Later, after the residency program she worked so hard to save closed due to lack of funding, she began using her voice to advocate for her work, sharing her passion for her role as a physician and clinician, policies that affect health care and the need for better funding for graduate medical education.
“It’s just important how you use your voice,” she said. Being an advocate is a vital role for all physicians, and Elliott believes building skills in advocacy should be part of the medical education curriculum. “It’s not just legislative advocacy. You’re doing community advocacy…and we’re advocating for our patients every day. We’re doing a lot of work around health-related social needs, non-medical drivers of health. We’re the ones helping our patients navigate this health system every single day. We’re advocates!”
The healing starts by being present.
Speaking up is key – but showing up is just as important, said Elliott.
While recalling a final milestone moment, Elliott told a story about crossing paths with a beloved patient at a performance of the Houston Symphony. The 90-something-year-old patient, Elliott said, asked her to sit down. “And she said, ‘Look, it wasn’t about the medicines. It wasn’t about any of that.’ She said, ‘The connection would start from the moment you walked in the room. … The healing would start from you just being there.’ And that has stuck with me ever since.”
It’s about people.
That patient reinforced Elliott’s belief that it is important to be seen. And Elliott understands that being present – as a clinician, as a physician, as a leader, as a human – is necessary if she is going to know herself well enough to be able to know others.“I always say, it’s about people. Never forget it,” she said. “It’s about people and their stories and who they are and just starting with that. That opportunity to be in the moment with a person is so important.” It’s a skill she uses with her team members and patients alike.

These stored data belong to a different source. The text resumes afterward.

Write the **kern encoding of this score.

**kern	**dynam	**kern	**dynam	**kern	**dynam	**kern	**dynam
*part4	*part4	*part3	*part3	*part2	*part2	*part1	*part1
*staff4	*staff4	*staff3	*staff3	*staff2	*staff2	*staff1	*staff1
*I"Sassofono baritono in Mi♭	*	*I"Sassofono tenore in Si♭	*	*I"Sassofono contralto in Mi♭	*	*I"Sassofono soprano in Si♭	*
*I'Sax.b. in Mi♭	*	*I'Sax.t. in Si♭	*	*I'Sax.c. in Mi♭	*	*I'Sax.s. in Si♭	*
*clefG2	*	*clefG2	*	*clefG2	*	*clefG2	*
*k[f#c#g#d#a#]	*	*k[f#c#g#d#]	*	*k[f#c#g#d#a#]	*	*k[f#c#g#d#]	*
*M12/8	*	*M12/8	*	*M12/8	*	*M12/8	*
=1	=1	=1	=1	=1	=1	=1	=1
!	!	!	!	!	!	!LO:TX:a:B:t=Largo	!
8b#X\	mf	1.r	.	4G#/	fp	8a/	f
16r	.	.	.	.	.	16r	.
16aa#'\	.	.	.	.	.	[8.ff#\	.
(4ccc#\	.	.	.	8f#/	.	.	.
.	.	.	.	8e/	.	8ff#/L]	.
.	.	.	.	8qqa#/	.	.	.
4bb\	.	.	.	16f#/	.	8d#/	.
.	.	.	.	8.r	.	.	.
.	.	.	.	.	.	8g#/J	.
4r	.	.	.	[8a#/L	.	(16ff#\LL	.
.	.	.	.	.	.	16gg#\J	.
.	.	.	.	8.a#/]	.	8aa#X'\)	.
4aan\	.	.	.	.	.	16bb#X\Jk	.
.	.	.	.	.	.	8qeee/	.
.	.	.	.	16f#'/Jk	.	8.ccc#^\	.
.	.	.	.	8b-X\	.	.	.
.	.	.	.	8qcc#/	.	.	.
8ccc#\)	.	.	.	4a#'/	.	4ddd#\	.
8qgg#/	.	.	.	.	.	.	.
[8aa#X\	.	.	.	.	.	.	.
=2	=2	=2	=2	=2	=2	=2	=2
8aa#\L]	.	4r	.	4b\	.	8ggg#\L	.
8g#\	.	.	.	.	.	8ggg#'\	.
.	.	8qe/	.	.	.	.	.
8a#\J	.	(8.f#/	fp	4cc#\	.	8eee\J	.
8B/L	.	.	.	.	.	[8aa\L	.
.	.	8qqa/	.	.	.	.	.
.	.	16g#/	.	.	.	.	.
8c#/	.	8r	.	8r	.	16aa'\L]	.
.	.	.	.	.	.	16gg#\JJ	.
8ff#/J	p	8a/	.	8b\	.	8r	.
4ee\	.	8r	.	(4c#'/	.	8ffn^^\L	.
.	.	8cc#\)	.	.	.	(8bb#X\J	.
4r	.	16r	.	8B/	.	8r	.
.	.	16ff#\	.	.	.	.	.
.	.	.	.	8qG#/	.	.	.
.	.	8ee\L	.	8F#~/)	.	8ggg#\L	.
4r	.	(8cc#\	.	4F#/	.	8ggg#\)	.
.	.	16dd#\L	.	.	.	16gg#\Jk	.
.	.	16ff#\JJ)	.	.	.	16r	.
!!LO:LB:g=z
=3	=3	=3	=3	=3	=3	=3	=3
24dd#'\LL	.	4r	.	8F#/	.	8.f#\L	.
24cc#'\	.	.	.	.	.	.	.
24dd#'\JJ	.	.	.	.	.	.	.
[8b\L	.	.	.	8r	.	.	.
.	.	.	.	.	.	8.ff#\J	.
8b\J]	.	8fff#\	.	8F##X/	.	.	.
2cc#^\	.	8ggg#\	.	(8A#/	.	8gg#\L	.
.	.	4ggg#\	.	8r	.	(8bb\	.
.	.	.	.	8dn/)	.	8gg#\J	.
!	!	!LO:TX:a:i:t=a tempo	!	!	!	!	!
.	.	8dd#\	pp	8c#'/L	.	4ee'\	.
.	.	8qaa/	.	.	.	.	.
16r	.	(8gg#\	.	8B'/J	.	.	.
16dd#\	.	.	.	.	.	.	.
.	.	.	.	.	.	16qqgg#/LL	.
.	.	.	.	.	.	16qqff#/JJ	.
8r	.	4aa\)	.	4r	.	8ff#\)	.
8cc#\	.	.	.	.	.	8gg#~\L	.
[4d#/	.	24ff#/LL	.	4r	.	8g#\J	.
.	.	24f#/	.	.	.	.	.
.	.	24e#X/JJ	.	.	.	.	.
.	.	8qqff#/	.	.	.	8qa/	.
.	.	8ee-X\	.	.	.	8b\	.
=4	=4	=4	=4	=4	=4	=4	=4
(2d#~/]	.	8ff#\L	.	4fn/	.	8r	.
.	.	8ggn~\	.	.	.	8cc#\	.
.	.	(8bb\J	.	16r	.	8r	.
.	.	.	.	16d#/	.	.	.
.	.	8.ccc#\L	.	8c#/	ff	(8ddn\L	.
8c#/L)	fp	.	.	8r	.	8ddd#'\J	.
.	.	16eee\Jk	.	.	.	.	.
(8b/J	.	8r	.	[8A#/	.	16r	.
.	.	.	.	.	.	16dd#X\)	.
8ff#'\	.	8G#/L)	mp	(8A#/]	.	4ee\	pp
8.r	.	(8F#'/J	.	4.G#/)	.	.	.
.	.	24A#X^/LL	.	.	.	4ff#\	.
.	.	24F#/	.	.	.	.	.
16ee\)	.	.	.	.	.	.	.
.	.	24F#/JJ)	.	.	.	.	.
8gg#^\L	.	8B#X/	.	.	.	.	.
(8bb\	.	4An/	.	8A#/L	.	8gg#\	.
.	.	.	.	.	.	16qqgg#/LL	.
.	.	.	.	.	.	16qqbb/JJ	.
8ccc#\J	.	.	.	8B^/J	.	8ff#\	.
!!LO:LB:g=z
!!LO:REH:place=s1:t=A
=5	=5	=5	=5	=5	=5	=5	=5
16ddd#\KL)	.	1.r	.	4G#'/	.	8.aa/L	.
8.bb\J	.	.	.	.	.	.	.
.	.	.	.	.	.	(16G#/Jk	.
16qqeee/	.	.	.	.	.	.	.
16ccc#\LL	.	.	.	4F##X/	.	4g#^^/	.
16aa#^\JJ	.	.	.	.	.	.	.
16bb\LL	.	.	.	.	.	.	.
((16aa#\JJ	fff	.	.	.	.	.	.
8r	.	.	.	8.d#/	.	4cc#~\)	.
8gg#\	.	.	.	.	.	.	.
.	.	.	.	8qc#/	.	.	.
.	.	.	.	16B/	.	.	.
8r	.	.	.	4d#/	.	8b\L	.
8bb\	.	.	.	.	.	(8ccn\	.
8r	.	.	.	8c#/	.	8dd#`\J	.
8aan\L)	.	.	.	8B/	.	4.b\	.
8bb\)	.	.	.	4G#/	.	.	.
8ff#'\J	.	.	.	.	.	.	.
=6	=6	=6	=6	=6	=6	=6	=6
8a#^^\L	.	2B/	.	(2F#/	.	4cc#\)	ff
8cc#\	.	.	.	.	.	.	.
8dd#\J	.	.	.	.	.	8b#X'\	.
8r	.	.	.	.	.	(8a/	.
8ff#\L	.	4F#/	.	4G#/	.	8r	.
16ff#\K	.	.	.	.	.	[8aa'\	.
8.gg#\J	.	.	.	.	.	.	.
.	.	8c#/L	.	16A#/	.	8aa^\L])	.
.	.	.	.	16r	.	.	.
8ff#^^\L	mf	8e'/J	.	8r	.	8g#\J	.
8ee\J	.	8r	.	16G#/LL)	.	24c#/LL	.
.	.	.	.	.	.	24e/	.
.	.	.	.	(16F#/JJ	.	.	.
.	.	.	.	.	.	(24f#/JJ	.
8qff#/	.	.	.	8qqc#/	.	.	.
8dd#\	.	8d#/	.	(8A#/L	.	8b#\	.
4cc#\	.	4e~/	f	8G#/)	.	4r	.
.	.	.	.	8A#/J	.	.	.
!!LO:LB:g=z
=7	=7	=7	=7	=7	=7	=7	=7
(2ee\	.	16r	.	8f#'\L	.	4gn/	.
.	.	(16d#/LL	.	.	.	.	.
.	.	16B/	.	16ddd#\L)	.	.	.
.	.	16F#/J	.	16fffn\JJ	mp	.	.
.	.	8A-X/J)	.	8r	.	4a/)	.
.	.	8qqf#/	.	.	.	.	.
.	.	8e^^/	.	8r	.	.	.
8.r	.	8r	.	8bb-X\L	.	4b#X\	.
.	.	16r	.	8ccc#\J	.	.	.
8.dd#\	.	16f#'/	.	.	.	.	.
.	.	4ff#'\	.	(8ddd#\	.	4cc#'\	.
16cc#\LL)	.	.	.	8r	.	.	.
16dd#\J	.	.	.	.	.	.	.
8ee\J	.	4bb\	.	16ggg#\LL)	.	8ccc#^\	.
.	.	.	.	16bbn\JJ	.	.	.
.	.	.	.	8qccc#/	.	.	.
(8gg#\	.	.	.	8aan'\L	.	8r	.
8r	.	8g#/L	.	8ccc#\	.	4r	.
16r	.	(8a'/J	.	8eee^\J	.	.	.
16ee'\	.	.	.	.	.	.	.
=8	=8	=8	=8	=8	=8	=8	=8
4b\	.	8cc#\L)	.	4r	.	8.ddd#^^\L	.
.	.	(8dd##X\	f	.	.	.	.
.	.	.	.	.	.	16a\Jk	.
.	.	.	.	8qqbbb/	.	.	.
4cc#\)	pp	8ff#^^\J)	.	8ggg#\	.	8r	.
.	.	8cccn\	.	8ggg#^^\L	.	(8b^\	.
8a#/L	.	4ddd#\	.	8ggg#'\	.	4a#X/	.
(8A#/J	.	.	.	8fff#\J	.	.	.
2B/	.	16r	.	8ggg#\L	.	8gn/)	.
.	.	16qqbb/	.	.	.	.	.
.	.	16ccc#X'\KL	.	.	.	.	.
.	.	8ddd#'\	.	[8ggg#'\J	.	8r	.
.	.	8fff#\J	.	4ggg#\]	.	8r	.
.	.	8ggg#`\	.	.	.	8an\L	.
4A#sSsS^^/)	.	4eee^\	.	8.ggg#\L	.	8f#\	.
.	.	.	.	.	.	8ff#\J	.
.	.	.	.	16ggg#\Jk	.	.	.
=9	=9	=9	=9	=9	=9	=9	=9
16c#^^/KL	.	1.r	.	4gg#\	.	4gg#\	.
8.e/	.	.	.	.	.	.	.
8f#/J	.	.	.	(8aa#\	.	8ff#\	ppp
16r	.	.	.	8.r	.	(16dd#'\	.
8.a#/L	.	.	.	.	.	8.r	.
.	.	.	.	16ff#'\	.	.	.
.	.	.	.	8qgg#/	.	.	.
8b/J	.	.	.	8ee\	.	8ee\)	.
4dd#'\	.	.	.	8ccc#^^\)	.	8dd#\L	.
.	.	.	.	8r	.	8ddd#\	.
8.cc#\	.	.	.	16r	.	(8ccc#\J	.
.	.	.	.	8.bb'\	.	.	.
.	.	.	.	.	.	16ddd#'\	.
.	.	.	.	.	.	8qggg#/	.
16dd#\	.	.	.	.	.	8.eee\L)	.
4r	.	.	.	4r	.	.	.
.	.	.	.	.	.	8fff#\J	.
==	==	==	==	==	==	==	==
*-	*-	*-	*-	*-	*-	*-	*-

“I try to meet people where they are,” she said. She checks in with her teammates, asks how they’re doing and wants to hear about what’s going on in their work and lives. She also helps them realize that bad things are going to happen, and the key is to move forward and learn from the experiences.
“I think you’ve got to realize that you’re going to have amazing wins, and you’re going to have some failures,” she said. “But you can’t sit in it, right? And you can’t take it personally. This, too, shall pass … but you’ve got to learn from it.”
It’s important to find ways to laugh, too, when it’s appropriate, she said.
“Yeah,” replied Bogdewic. Leadership “is not all serious. If it is, you’re missing something.”